Bureau of Indian Standards (BIS)

  • BIS initially came into existence by enactment of the act in 1986.
  • A new act (to replace the BIS Act of 1986) was introduced in the Lok Sabha in 2015; The new act came into force in 2017.
  • BIS Act 2016 establishes the Bureau of Indian Standards (BIS) as India’s national standards body.
  • BIS is a statutory body.
  • It is regulated under the Ministry of Consumer Affairs, Food & Public Distribution.
  • BIS has been providing traceability and tangibility benefits to the national economy in several ways:
    1. Providing safe, reliable, quality goods.
    2. Minimizing health hazards to consumers.
    3. Promoting exports and imports substitutes.
    4. Control the proliferation of varieties through standardisation, certification and testing.

Features of BIS Act, 2016

  • The Act allows multiple types of simplified conformity assessment schemes, including self-declaration of conformity.
  • The Act enables the GoI to appoint any authority/agency, besides the BIS, to verify the conformity of products and services with the established standard and issue a certificate of conformity.
  • The Act provides enabling provisions for mandating the hallmarking of precious metal articles.
  • There is a provision for repair or recall of the products (bearing Standard Mark) that do not conform to the relevant Indian Standard.
  • The Act allows the GoI to make it compulsory for certain notified goods, processes, articles, etc., to carry the standard mark
    1. In the public interest,
    2. The safety of the environment and national security, or
    3. To prevent unfair trade practices.
  • The Act has identified new areas for standardisation.
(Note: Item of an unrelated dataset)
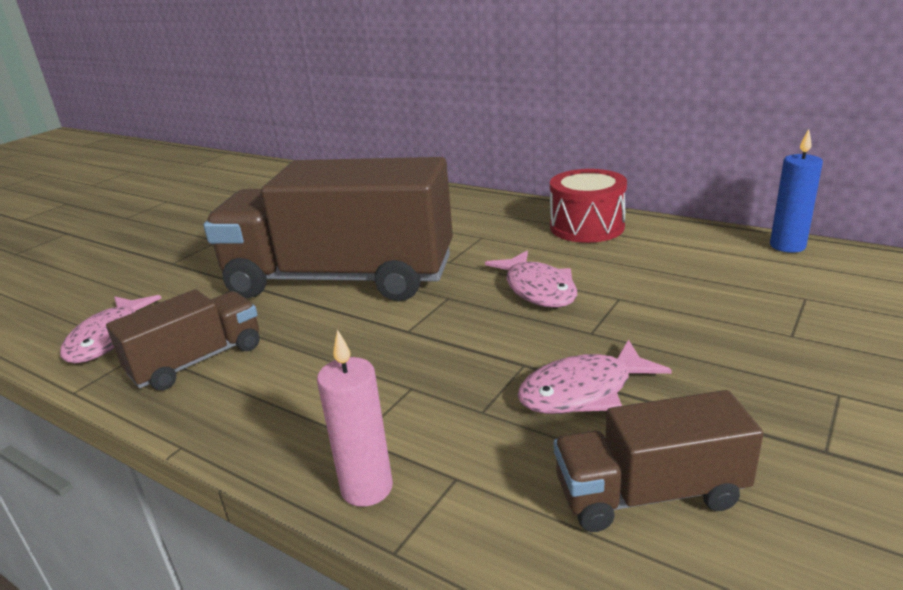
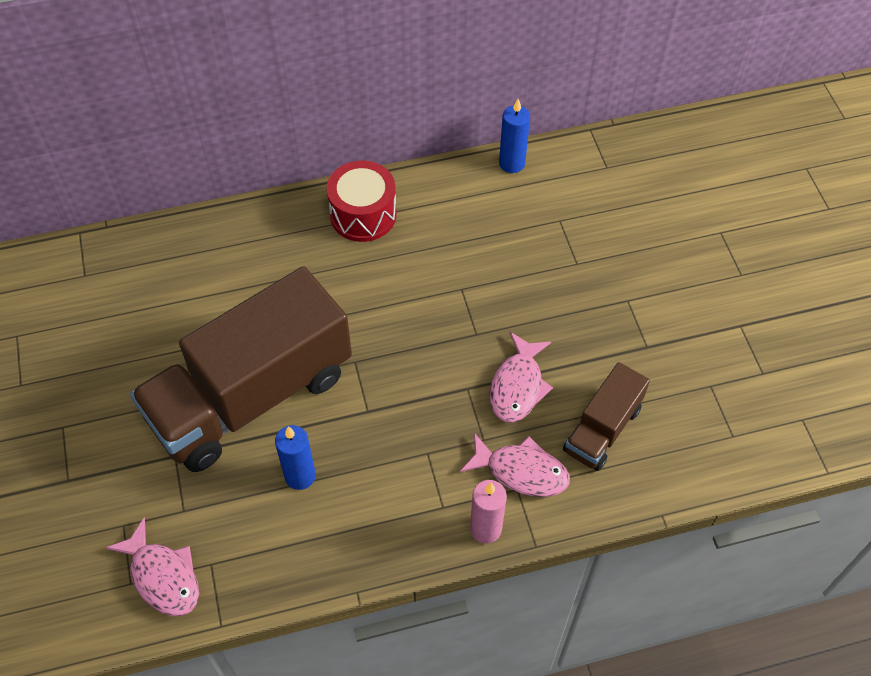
camera: 50 degrees left, 30 degrees up
(197, 361) = (265, 539): brown truck -> none
(289, 339) = (300, 476): none -> blue candle
(538, 289) = (404, 313): pink fish -> pink fish (521, 471)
These include:
    1. Medical devices
    2. Alternate fuels
    3. Smart cities
    4. E-mobility
    5. New and renewable energy
    6. Digital technologies (Artificial Intelligence, Industry 4.0, Blockchain, etc.)
  • The Act also prescribes penalties for the following points:
    1. The improper use of the standard mark by testing and marking centres.
    2. Manufacturing or selling goods & articles that do not carry a standard mark and have been mandated to do so, etc.

National Building Code of India (NBC)

  • It is a national instrument providing guidelines for regulating building construction activities.
  • It serves as a Model Code for adoption by all agencies involved in building construction work, whether Public Works Departments, local bodies, or private construction agencies.
  • The BIS publishes the National Building Code of India, a recommendatory document.
  • It was 1st published in 1970 at the instance of the Planning Commission and then first revised in 1983.
  • The second revision of the Code was in 2005, and two amendments were issued in 2015.
  • Under the Code, all existing & new buildings are classified by nature of use, such as residential, educational, assembly (like cinemas, auditoria), business, mercantile, industrial, storage and hazardous.